# [Task]
Filter the listing below, keeping only the lines that contain the word "page".

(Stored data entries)
·····
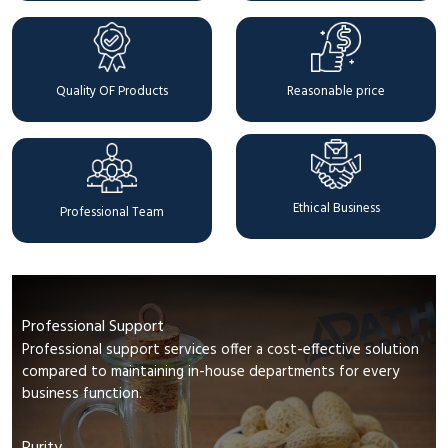
Quality OF Products
Reasonable price
Ethical Business
Professional Team
Professional Support
Professional support services offer a cost-effective solution
compared to maintaining in-house departments for every
business function.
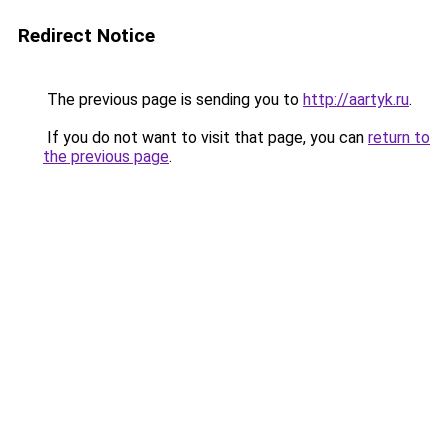
Redirect Notice
The previous page is sending you to
http://aartyk.ru
.
If you do not want to visit that page, you can
return to
the previous page
.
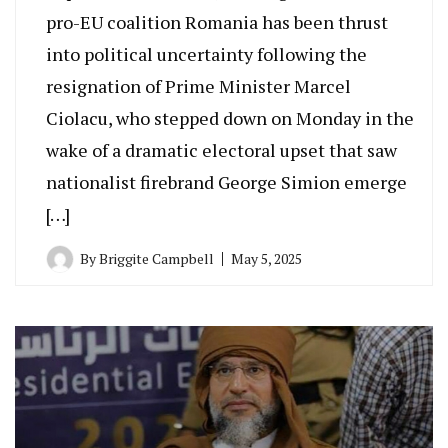
pro-EU coalition Romania has been thrust
into political uncertainty following the
resignation of Prime Minister Marcel
Ciolacu, who stepped down on Monday in the
wake of a dramatic electoral upset that saw
nationalist firebrand George Simion emerge
[…]
By
Briggite Campbell
May 5, 2025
·····
# [Response below]
The previous page is sending you to
If you do not want to visit that page, you can
the previous page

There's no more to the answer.